My wife gave me one of those hard-to-decipher "OK" looks.
Then the pie worked its holiday magic. My wife's fork glided through the thick wedge of layered rich, dark chocolate and pink ice cream flecked with red and green, which was topped with almond-brown meringue. She tasted Christmas. Each bite produced surprise and delight similar to opening presents under the tree.
That was 13 years ago. My wife has now made Annabelle's Christmas Pie one of our yule traditions. Beef tenderloin, however, didn't make the cut. If you celebrate at our house, you have turkey and all the usual trimmings. We have a traditional Christmas tree in the house, but the lemon trees in our Los Angeles backyard are strung with lights and hung with ornaments.
After my mother died, I became the "keeper of the pie." Her recipe - on a yellowed, ingredient-spattered piece of loose-leaf notebook paper - is carefully preserved.
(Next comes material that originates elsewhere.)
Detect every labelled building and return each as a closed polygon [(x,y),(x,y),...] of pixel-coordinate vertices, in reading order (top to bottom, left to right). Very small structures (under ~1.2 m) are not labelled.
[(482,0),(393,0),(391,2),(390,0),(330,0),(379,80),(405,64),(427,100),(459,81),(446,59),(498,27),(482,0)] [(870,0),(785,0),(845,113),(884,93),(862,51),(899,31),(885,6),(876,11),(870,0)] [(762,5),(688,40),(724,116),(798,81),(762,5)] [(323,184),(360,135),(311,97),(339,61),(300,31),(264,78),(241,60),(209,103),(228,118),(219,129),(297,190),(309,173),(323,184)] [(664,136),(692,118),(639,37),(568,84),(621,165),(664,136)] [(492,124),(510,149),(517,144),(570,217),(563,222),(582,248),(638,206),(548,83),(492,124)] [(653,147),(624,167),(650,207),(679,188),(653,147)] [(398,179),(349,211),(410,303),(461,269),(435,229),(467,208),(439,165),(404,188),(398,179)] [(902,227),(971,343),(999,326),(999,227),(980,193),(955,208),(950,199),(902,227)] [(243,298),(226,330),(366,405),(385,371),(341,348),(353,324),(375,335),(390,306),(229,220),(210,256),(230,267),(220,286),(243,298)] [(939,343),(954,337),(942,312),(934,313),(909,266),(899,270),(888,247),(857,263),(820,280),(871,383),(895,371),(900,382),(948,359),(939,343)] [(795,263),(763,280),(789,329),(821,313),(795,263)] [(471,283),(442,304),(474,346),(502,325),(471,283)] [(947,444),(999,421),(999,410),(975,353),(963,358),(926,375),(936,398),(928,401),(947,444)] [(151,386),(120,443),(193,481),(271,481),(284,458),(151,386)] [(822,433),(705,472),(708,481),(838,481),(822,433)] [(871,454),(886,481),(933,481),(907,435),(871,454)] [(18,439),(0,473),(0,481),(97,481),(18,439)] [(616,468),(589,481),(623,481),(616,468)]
My siblings all have copies. It wouldn't seem like Christmas to any of us without Annabelle's Christmas Pie.
I make somewhere in the neighborhood of a dozen pies for our California holiday celebrations each year. There's at least one for Christmas dinner, of course, but I also make them for parties and for New Year's Eve.
And I suspect my wife would have me making Annabelle's Christmas Pie for Valentine's Day, Easter, and the Fourth of July if peppermint ice cream were available for more than the few weeks before Christmas.
3 (9-inch) deep-dish frozen pie crusts
About 1/2 gallon peppermint ice cream, softened
1 (14-ounce) can sweetened condensed milk
1 (12-ounce) package semisweet chocolate chips
Meringue (see recipe at right)
Bake pie crusts according to package directions. (Be sure to prick holes in dough before baking.) Allow to cool to room temperature.
Line up baked pie shells on counter and add softened ice cream to each to fill about one-third of the shell, spreading it evenly. Place in freezer to let the ice cream harden again.
When ice cream layer is about frozen, mix sweetened condensed milk and chocolate chips in a medium saucepan. Over low heat, stir constantly until chocolate melts. Remove from heat and allow to cool 5 minutes.
Remove pies from freezer and top each with a layer of chocolate sauce. Return to freezer to let harden. (It hardens quickly.)
Remove pies from freezer and add another layer of softened ice cream (to just below top edge of crust). Return to freezer to harden.
Remove pies from freezer and top with more chocolate sauce. Return to freezer. Once the filling is frozen, cover with plastic wrap. The pies can be prepared up to a week ahead. Just before serving, top with meringue and bake briefly (see meringue recipe).
Makes 3 pies.
Note: The chocolate sauce can be refrigerated and then reheated if you want to make the pies separately.
To make slightly different peppermint pies, put a layer of chocolate sauce on the bottom of the baked pie crust, chill; top with ice cream, freeze; top with chocolate sauce, chill; and finally, add another layer of ice cream. Omit the meringue.
3 egg whites, at room temperature
1/3 cup sugar
1/2 teaspoon vanilla
Note: This meringue recipe makes enough for just a single pie. If serving all 3 pies at once, make 3 batches of meringue, one after another.
Preheat oven to 450 F.
Place egg whites, sugar, and vanilla in a clean, dry mixing bowl. With electric mixer at high speed, beat until stiff peaks form.
With rubber spatula, transfer meringue from bowl to top of pie. Cover pie, sealing the edges.
Place pie in a preheated oven and bake 3 minutes. Serve immediately.